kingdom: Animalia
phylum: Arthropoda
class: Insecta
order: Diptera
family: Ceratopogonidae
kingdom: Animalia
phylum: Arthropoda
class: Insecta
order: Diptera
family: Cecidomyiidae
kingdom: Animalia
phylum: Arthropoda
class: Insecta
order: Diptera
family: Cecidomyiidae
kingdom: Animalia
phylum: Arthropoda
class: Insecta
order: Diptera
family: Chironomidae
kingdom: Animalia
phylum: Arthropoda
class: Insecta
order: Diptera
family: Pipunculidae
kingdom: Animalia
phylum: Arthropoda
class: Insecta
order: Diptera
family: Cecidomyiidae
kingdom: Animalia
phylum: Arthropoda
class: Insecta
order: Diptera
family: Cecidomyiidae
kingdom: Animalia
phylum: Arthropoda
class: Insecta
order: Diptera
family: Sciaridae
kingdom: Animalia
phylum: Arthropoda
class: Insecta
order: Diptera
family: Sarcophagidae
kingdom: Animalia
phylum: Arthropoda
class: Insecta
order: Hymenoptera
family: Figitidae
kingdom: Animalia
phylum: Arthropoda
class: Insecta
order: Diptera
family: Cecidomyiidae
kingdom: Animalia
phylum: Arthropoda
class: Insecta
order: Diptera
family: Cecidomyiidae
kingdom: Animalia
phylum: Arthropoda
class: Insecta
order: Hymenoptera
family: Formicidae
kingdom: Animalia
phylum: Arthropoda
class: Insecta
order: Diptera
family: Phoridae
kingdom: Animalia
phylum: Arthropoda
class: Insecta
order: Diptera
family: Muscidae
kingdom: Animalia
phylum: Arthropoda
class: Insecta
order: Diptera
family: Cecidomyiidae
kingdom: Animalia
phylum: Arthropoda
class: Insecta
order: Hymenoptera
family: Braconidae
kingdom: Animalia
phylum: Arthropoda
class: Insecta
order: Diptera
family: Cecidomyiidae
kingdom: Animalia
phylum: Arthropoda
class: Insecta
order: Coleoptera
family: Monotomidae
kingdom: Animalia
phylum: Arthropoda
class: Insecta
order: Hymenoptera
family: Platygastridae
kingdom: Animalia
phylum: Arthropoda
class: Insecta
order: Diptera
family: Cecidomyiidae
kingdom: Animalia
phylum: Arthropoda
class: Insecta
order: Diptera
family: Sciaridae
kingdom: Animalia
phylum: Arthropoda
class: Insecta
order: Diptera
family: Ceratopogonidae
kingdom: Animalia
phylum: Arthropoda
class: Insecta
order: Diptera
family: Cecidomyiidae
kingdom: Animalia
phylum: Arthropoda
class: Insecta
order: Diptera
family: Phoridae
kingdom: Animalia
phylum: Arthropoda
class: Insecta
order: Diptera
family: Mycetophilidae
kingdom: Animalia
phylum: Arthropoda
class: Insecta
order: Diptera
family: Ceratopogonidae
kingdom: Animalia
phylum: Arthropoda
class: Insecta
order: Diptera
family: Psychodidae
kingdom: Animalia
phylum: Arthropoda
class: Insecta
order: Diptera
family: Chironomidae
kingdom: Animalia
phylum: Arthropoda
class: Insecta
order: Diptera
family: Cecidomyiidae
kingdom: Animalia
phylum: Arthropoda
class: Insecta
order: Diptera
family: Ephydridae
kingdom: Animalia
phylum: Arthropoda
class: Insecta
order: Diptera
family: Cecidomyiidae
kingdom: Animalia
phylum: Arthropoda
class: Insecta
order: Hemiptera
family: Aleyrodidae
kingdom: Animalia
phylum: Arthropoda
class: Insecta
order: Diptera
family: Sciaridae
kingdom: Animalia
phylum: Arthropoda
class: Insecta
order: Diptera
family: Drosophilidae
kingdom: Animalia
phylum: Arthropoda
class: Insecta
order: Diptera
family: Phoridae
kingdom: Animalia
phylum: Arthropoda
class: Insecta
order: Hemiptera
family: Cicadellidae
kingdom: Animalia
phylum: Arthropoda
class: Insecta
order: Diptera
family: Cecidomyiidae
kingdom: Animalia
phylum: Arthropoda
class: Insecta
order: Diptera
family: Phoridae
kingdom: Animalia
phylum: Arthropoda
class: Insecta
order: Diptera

◆ **Task brief**
Rewrite all the records, changing "phylum" to "division" everywhere and leaving every other line as it stands.

◆ **Exercise solution**
kingdom: Animalia
division: Arthropoda
class: Insecta
order: Diptera
family: Ceratopogonidae
kingdom: Animalia
division: Arthropoda
class: Insecta
order: Diptera
family: Cecidomyiidae
kingdom: Animalia
division: Arthropoda
class: Insecta
order: Diptera
family: Cecidomyiidae
kingdom: Animalia
division: Arthropoda
class: Insecta
order: Diptera
family: Chironomidae
kingdom: Animalia
division: Arthropoda
class: Insecta
order: Diptera
family: Pipunculidae
kingdom: Animalia
division: Arthropoda
class: Insecta
order: Diptera
family: Cecidomyiidae
kingdom: Animalia
division: Arthropoda
class: Insecta
order: Diptera
family: Cecidomyiidae
kingdom: Animalia
division: Arthropoda
class: Insecta
order: Diptera
family: Sciaridae
kingdom: Animalia
division: Arthropoda
class: Insecta
order: Diptera
family: Sarcophagidae
kingdom: Animalia
division: Arthropoda
class: Insecta
order: Hymenoptera
family: Figitidae
kingdom: Animalia
division: Arthropoda
class: Insecta
order: Diptera
family: Cecidomyiidae
kingdom: Animalia
division: Arthropoda
class: Insecta
order: Diptera
family: Cecidomyiidae
kingdom: Animalia
division: Arthropoda
class: Insecta
order: Hymenoptera
family: Formicidae
kingdom: Animalia
division: Arthropoda
class: Insecta
order: Diptera
family: Phoridae
kingdom: Animalia
division: Arthropoda
class: Insecta
order: Diptera
family: Muscidae
kingdom: Animalia
division: Arthropoda
class: Insecta
order: Diptera
family: Cecidomyiidae
kingdom: Animalia
division: Arthropoda
class: Insecta
order: Hymenoptera
family: Braconidae
kingdom: Animalia
division: Arthropoda
class: Insecta
order: Diptera
family: Cecidomyiidae
kingdom: Animalia
division: Arthropoda
class: Insecta
order: Coleoptera
family: Monotomidae
kingdom: Animalia
division: Arthropoda
class: Insecta
order: Hymenoptera
family: Platygastridae
kingdom: Animalia
division: Arthropoda
class: Insecta
order: Diptera
family: Cecidomyiidae
kingdom: Animalia
division: Arthropoda
class: Insecta
order: Diptera
family: Sciaridae
kingdom: Animalia
division: Arthropoda
class: Insecta
order: Diptera
family: Ceratopogonidae
kingdom: Animalia
division: Arthropoda
class: Insecta
order: Diptera
family: Cecidomyiidae
kingdom: Animalia
division: Arthropoda
class: Insecta
order: Diptera
family: Phoridae
kingdom: Animalia
division: Arthropoda
class: Insecta
order: Diptera
family: Mycetophilidae
kingdom: Animalia
division: Arthropoda
class: Insecta
order: Diptera
family: Ceratopogonidae
kingdom: Animalia
division: Arthropoda
class: Insecta
order: Diptera
family: Psychodidae
kingdom: Animalia
division: Arthropoda
class: Insecta
order: Diptera
family: Chironomidae
kingdom: Animalia
division: Arthropoda
class: Insecta
order: Diptera
family: Cecidomyiidae
kingdom: Animalia
division: Arthropoda
class: Insecta
order: Diptera
family: Ephydridae
kingdom: Animalia
division: Arthropoda
class: Insecta
order: Diptera
family: Cecidomyiidae
kingdom: Animalia
division: Arthropoda
class: Insecta
order: Hemiptera
family: Aleyrodidae
kingdom: Animalia
division: Arthropoda
class: Insecta
order: Diptera
family: Sciaridae
kingdom: Animalia
division: Arthropoda
class: Insecta
order: Diptera
family: Drosophilidae
kingdom: Animalia
division: Arthropoda
class: Insecta
order: Diptera
family: Phoridae
kingdom: Animalia
division: Arthropoda
class: Insecta
order: Hemiptera
family: Cicadellidae
kingdom: Animalia
division: Arthropoda
class: Insecta
order: Diptera
family: Cecidomyiidae
kingdom: Animalia
division: Arthropoda
class: Insecta
order: Diptera
family: Phoridae
kingdom: Animalia
division: Arthropoda
class: Insecta
order: Diptera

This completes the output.